Should the word "Trail" occur in a line of the records, copy that line.

Stored data entries:
--- START ---
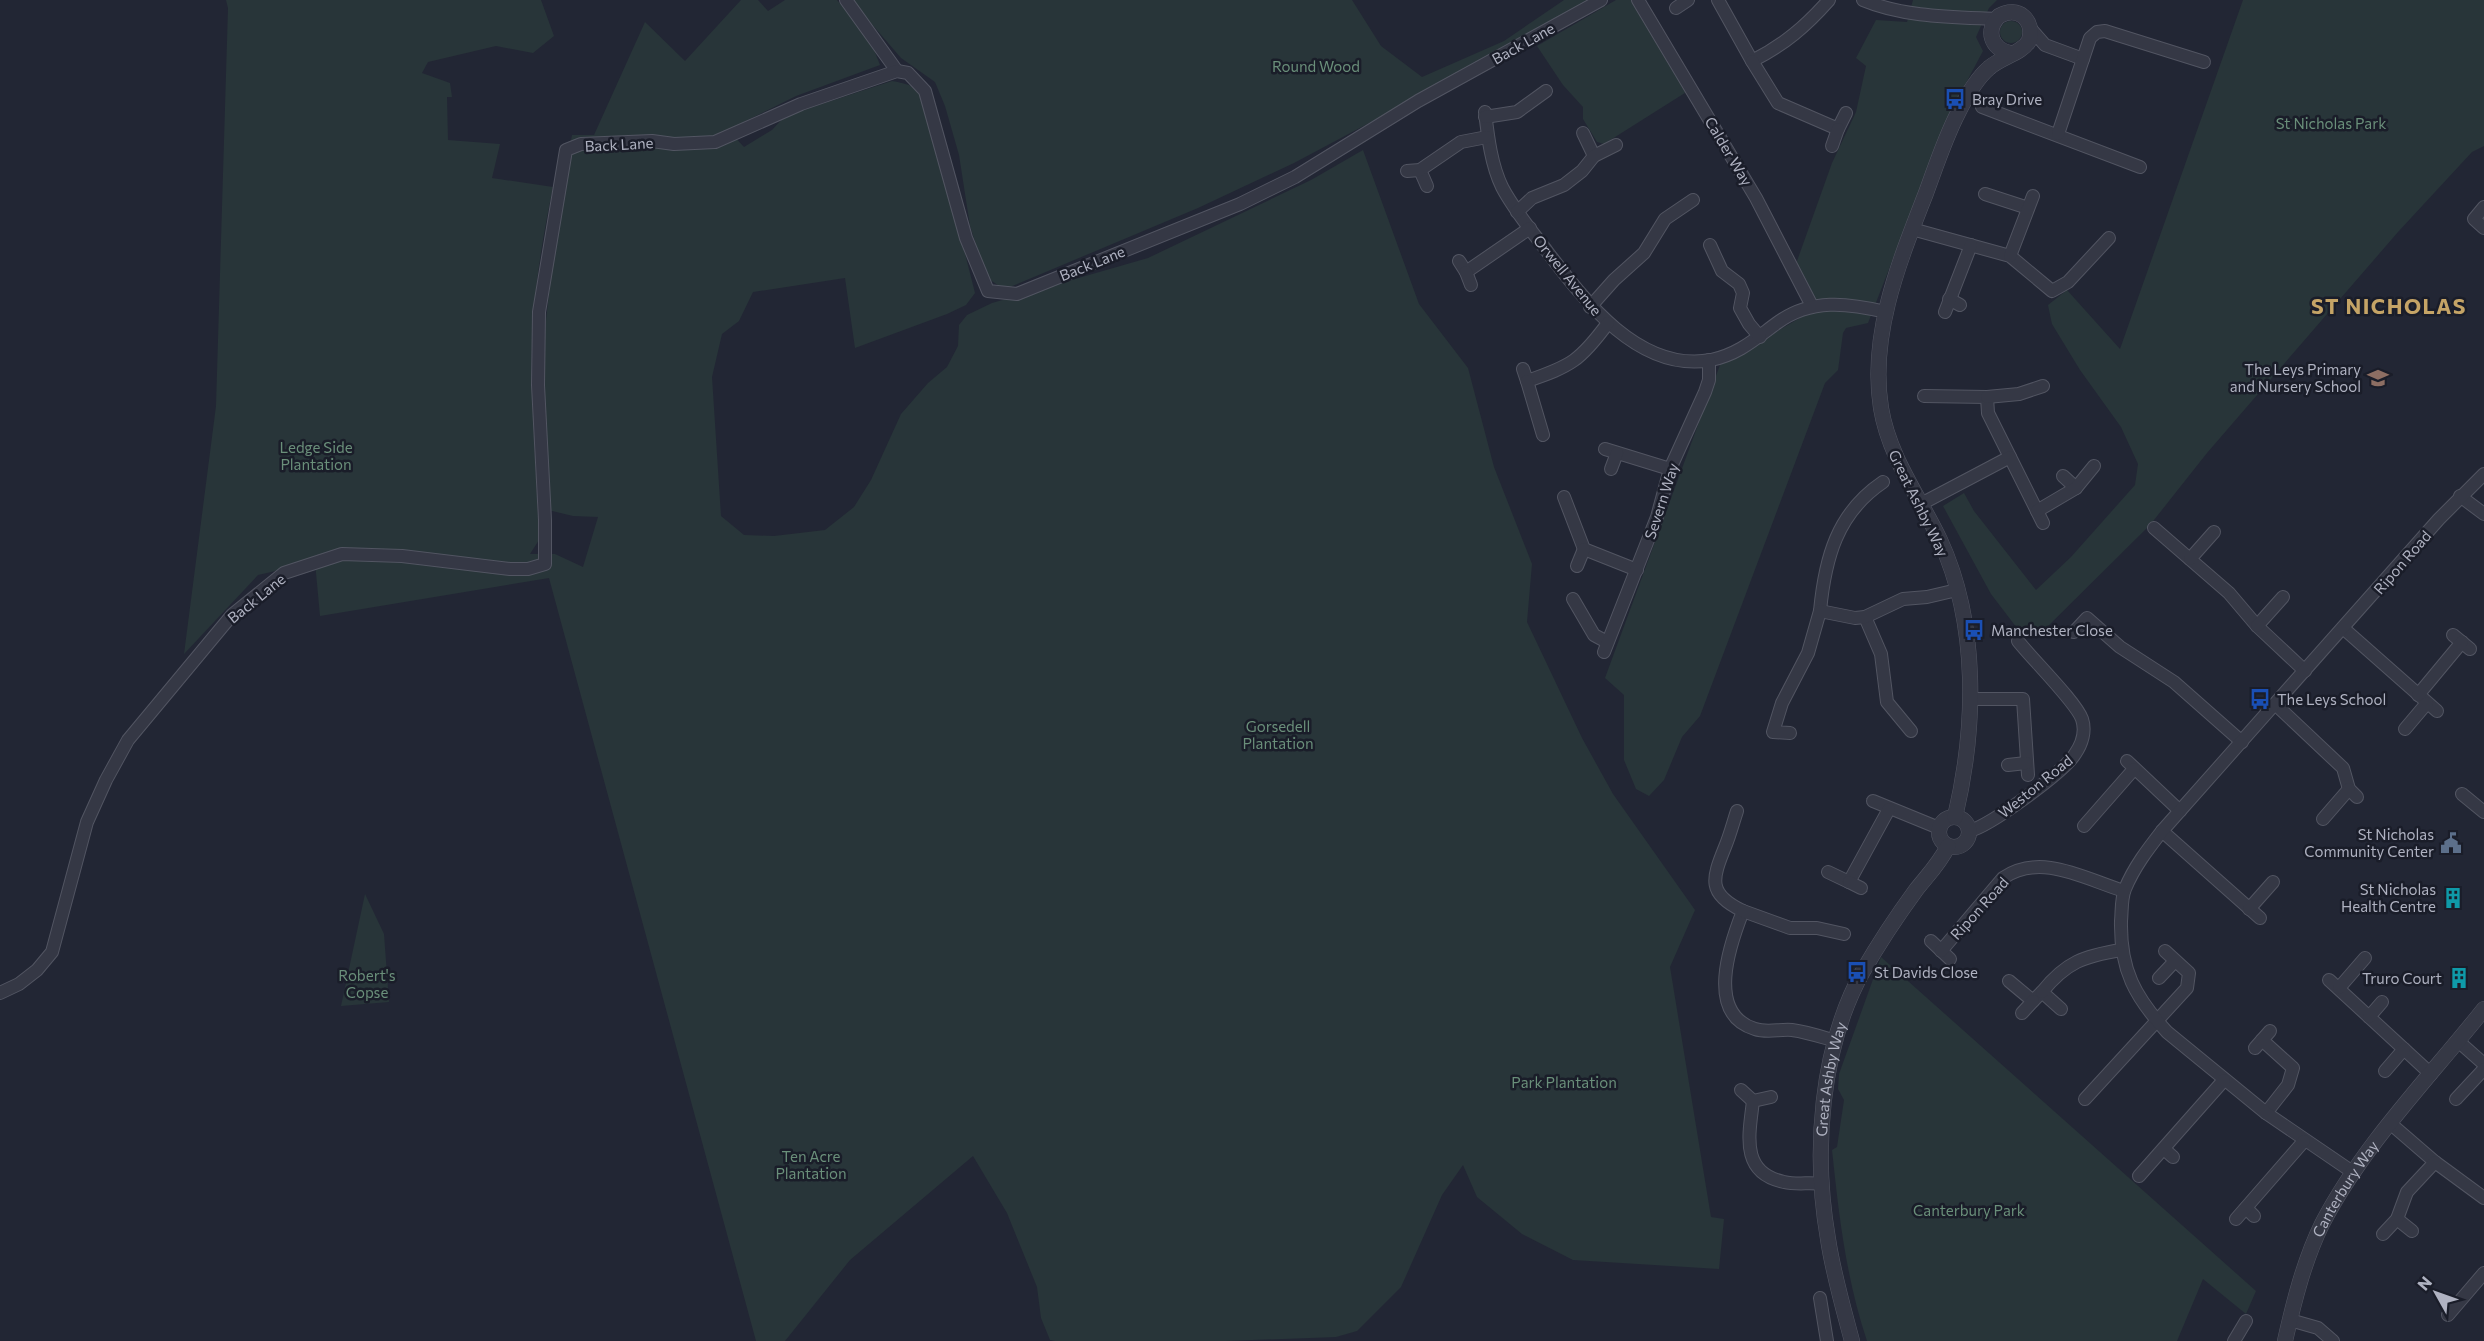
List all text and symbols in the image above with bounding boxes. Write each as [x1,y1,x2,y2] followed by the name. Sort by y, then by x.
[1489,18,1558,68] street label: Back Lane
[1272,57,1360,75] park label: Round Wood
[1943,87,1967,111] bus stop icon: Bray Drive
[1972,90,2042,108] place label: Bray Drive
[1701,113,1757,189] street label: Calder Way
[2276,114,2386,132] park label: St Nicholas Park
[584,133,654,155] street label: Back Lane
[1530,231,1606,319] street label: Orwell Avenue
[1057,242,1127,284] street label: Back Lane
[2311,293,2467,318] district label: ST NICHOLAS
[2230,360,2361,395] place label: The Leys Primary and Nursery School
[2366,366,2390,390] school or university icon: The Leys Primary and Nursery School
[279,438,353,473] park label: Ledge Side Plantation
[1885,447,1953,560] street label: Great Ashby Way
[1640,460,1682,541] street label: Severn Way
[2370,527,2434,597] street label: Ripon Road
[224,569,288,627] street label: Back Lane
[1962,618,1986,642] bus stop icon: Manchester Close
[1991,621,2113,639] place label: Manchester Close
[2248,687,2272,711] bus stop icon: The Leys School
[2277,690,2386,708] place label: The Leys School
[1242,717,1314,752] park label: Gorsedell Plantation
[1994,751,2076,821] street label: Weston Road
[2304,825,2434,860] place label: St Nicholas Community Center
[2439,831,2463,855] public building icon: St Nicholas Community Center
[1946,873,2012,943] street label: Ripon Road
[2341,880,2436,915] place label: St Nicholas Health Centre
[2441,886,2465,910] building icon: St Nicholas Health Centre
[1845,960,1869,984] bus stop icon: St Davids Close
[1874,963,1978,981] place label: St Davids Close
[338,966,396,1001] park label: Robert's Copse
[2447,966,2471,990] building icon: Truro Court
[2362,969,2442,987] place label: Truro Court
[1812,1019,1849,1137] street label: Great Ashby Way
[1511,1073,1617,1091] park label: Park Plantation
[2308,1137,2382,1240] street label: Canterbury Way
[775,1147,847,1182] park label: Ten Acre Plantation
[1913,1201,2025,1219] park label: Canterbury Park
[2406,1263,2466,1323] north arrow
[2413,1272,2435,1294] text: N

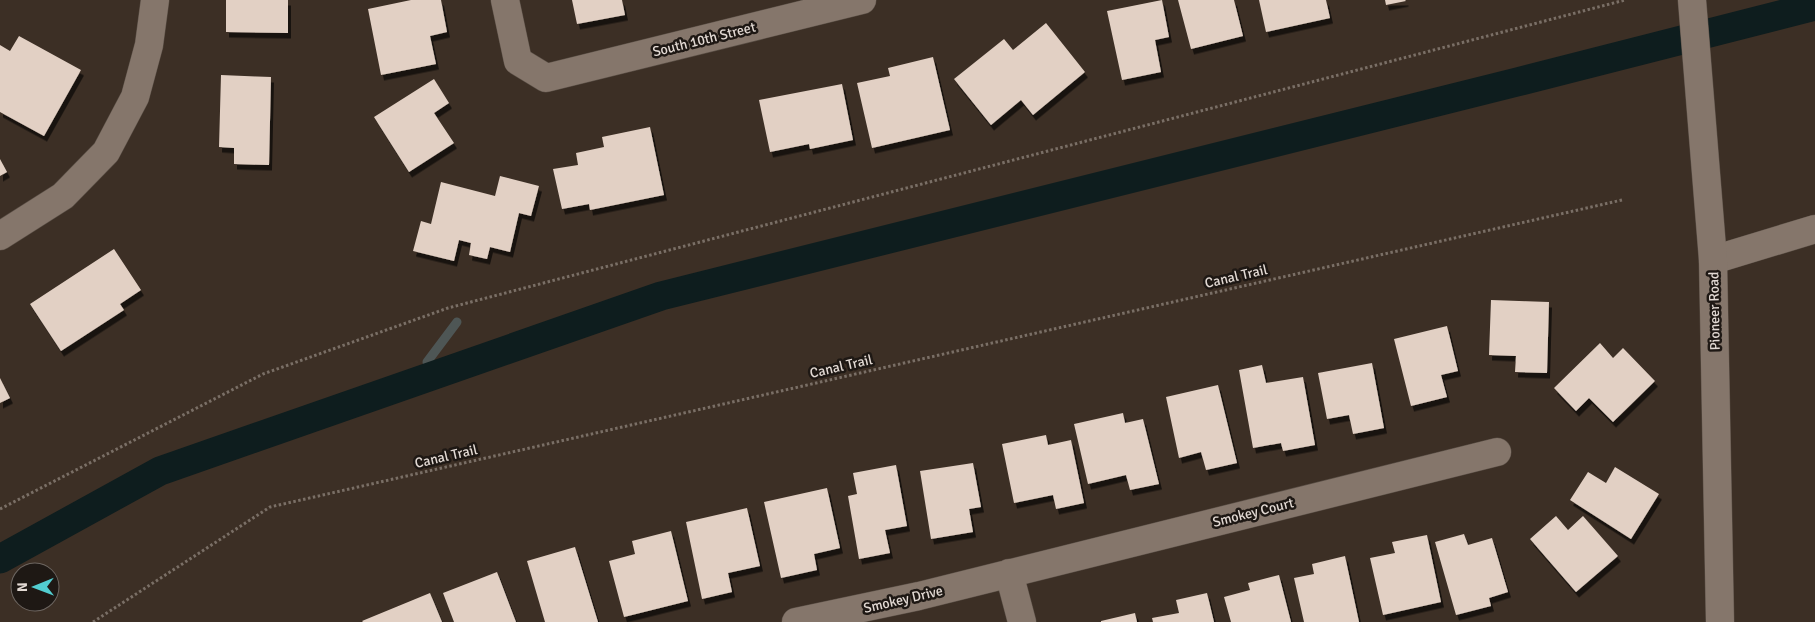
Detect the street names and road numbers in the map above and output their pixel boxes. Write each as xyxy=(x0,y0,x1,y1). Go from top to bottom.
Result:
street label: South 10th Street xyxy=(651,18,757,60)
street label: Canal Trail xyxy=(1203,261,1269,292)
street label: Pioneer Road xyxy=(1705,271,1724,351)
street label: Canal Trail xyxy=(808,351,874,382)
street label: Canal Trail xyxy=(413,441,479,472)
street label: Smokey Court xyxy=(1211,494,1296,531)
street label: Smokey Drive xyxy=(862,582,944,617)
--- END ---
| TASK SOLUTION |
street label: Canal Trail xyxy=(1203,261,1269,292)
street label: Canal Trail xyxy=(808,351,874,382)
street label: Canal Trail xyxy=(413,441,479,472)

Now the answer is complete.